*Polecenie*: Zwróć bez żadnych zmian wiersze listy od jej początku aż do wiersza zawierającego „The reading is 9 mL”, łącznie z oboma krańcami.

*Zapisane wpisy*:
--

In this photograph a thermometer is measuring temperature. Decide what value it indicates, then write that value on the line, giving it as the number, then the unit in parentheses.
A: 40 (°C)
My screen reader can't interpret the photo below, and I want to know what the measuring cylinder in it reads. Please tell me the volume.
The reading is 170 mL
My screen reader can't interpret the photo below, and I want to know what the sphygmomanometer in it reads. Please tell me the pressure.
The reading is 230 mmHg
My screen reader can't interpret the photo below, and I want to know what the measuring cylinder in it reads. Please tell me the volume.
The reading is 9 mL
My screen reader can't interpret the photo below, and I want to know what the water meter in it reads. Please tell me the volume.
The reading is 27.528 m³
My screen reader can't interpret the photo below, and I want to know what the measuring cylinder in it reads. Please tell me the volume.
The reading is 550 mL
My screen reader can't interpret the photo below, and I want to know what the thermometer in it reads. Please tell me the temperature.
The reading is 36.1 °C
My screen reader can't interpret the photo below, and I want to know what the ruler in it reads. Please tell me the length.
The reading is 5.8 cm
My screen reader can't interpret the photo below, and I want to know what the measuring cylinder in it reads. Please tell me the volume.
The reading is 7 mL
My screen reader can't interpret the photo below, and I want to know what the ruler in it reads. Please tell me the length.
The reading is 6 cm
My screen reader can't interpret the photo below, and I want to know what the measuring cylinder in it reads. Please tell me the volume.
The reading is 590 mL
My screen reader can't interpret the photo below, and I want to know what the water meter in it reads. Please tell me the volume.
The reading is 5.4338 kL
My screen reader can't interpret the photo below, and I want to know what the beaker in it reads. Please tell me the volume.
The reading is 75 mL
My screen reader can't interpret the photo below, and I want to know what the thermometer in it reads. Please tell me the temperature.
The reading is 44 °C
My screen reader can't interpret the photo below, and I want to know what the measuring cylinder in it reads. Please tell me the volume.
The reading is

--

*Miejsce na odpowiedź*:
In this photograph a thermometer is measuring temperature. Decide what value it indicates, then write that value on the line, giving it as the number, then the unit in parentheses.
A: 40 (°C)
My screen reader can't interpret the photo below, and I want to know what the measuring cylinder in it reads. Please tell me the volume.
The reading is 170 mL
My screen reader can't interpret the photo below, and I want to know what the sphygmomanometer in it reads. Please tell me the pressure.
The reading is 230 mmHg
My screen reader can't interpret the photo below, and I want to know what the measuring cylinder in it reads. Please tell me the volume.
The reading is 9 mL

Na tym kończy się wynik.